Restate the records in full, so that each line matches the original exactly.

== Material shown

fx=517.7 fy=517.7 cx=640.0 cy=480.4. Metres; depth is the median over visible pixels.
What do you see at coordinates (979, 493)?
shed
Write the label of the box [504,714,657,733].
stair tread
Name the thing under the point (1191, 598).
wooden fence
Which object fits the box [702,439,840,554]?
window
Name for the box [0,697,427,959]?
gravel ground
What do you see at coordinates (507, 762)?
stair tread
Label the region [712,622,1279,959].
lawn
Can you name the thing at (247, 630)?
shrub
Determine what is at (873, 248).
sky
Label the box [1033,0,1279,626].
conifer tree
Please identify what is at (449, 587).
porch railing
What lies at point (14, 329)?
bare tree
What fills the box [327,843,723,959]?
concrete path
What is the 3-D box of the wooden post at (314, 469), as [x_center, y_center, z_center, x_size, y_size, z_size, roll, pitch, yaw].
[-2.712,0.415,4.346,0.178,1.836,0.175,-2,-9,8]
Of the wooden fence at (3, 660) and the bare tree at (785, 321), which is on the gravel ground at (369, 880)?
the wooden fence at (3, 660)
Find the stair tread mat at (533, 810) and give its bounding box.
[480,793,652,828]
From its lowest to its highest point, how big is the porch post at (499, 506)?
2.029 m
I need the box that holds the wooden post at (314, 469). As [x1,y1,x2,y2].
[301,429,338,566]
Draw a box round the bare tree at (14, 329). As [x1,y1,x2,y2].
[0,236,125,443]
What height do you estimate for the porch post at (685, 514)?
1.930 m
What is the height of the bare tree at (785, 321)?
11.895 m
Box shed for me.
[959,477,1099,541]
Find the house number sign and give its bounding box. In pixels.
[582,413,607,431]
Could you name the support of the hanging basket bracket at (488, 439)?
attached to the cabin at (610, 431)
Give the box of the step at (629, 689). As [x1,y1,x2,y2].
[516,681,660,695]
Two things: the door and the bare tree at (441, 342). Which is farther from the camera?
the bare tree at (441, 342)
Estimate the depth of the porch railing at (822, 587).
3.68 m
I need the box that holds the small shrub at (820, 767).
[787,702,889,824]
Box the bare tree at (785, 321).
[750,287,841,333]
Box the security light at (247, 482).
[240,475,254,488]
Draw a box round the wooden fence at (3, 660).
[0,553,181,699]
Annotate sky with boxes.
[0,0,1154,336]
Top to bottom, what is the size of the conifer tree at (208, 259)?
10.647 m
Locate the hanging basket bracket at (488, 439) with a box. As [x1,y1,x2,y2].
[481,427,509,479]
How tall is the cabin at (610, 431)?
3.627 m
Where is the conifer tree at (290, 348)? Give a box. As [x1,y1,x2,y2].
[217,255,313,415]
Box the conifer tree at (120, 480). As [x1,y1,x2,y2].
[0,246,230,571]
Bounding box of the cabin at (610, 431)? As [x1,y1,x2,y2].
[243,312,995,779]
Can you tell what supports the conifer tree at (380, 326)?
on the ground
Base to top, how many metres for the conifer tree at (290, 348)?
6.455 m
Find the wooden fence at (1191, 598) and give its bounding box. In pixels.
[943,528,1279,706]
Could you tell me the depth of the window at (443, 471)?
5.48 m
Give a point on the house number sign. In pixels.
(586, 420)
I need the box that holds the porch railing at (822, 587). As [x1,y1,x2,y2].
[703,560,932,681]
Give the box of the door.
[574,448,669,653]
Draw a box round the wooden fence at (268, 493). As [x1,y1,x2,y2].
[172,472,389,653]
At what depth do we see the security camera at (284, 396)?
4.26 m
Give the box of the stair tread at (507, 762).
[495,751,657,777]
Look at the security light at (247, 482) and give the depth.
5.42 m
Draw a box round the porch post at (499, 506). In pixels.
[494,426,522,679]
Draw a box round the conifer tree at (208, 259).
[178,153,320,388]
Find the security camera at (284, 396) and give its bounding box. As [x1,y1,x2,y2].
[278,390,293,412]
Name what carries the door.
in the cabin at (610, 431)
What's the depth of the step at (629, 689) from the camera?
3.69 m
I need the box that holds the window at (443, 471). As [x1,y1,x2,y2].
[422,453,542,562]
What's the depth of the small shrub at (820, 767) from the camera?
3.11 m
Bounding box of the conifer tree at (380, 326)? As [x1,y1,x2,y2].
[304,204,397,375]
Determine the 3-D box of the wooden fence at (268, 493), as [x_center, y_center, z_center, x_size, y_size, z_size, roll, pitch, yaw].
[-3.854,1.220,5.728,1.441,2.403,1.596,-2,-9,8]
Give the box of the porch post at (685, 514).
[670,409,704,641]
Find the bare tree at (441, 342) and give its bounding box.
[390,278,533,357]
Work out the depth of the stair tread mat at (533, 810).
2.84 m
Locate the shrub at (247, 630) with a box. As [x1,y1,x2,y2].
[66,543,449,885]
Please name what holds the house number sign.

====

Solution for this task:
fx=517.7 fy=517.7 cx=640.0 cy=480.4. Metres; depth is the median over visible pixels.
What do you see at coordinates (979, 493)?
shed
Write the label of the box [504,714,657,733].
stair tread
Name the thing under the point (1191, 598).
wooden fence
Which object fits the box [702,439,840,554]?
window
Name for the box [0,697,427,959]?
gravel ground
What do you see at coordinates (507, 762)?
stair tread
Label the region [712,622,1279,959].
lawn
Can you name the thing at (247, 630)?
shrub
Determine what is at (873, 248).
sky
Label the box [1033,0,1279,626].
conifer tree
Please identify what is at (449, 587).
porch railing
What lies at point (14, 329)?
bare tree
What fills the box [327,843,723,959]?
concrete path
What is the 3-D box of the wooden post at (314, 469), as [x_center, y_center, z_center, x_size, y_size, z_size, roll, pitch, yaw].
[-2.712,0.415,4.346,0.178,1.836,0.175,-2,-9,8]
Of the wooden fence at (3, 660) and the bare tree at (785, 321), which is on the gravel ground at (369, 880)?
the wooden fence at (3, 660)
Find the stair tread mat at (533, 810) and give its bounding box.
[480,793,652,828]
From its lowest to its highest point, how big is the porch post at (499, 506)?
2.029 m
I need the box that holds the wooden post at (314, 469). As [x1,y1,x2,y2].
[301,429,338,566]
Draw a box round the bare tree at (14, 329). As [x1,y1,x2,y2].
[0,236,125,443]
What height do you estimate for the porch post at (685, 514)?
1.930 m
What is the height of the bare tree at (785, 321)?
11.895 m
Box shed for me.
[959,477,1099,541]
Find the house number sign and give its bounding box. In pixels.
[582,413,607,431]
Could you name the support of the hanging basket bracket at (488, 439)?
attached to the cabin at (610, 431)
Give the box of the step at (629, 689). As [x1,y1,x2,y2].
[516,681,660,695]
Two things: the door and the bare tree at (441, 342). Which is farther from the camera?
the bare tree at (441, 342)
Estimate the depth of the porch railing at (822, 587).
3.68 m
I need the box that holds the small shrub at (820, 767).
[787,702,889,824]
Box the bare tree at (785, 321).
[750,287,841,333]
Box the security light at (247, 482).
[240,475,254,488]
Draw a box round the wooden fence at (3, 660).
[0,553,181,699]
Annotate sky with boxes.
[0,0,1154,336]
Top to bottom, what is the size of the conifer tree at (208, 259)?
10.647 m
Locate the hanging basket bracket at (488, 439) with a box. As [x1,y1,x2,y2].
[481,427,509,479]
How tall is the cabin at (610, 431)?
3.627 m
Where is the conifer tree at (290, 348)? Give a box. As [x1,y1,x2,y2].
[217,255,313,415]
Box the conifer tree at (120, 480). As [x1,y1,x2,y2].
[0,246,230,571]
Bounding box of the cabin at (610, 431)? As [x1,y1,x2,y2].
[243,312,995,779]
Can you tell what supports the conifer tree at (380, 326)?
on the ground
Base to top, how many metres for the conifer tree at (290, 348)?
6.455 m
Find the wooden fence at (1191, 598) and give its bounding box. In pixels.
[943,528,1279,706]
Could you tell me the depth of the window at (443, 471)?
5.48 m
Give a point on the house number sign. In pixels.
(586, 420)
I need the box that holds the porch railing at (822, 587). As [x1,y1,x2,y2].
[703,560,932,681]
Give the box of the door.
[574,448,669,653]
Draw a box round the wooden fence at (268, 493). As [x1,y1,x2,y2].
[172,472,389,653]
At what depth do we see the security camera at (284, 396)?
4.26 m
Give the box of the stair tread at (507, 762).
[495,751,657,777]
Look at the security light at (247, 482) and give the depth.
5.42 m
Draw a box round the porch post at (499, 506). In pixels.
[494,426,522,679]
Draw a box round the conifer tree at (208, 259).
[178,153,320,388]
Find the security camera at (284, 396) and give its bounding box. As [x1,y1,x2,y2].
[278,390,293,412]
Name what carries the door.
in the cabin at (610, 431)
What's the depth of the step at (629, 689) from the camera?
3.69 m
I need the box that holds the window at (443, 471). As [x1,y1,x2,y2].
[422,453,542,562]
What's the depth of the small shrub at (820, 767) from the camera?
3.11 m
Bounding box of the conifer tree at (380, 326)? As [x1,y1,x2,y2].
[304,204,397,375]
Determine the 3-D box of the wooden fence at (268, 493), as [x_center, y_center, z_center, x_size, y_size, z_size, roll, pitch, yaw].
[-3.854,1.220,5.728,1.441,2.403,1.596,-2,-9,8]
Give the box of the porch post at (685, 514).
[670,409,704,641]
Find the bare tree at (441, 342) and give its bounding box.
[390,278,533,357]
Work out the depth of the stair tread mat at (533, 810).
2.84 m
Locate the shrub at (247, 630) with a box. As [x1,y1,x2,y2].
[66,543,449,885]
Please name what holds the house number sign.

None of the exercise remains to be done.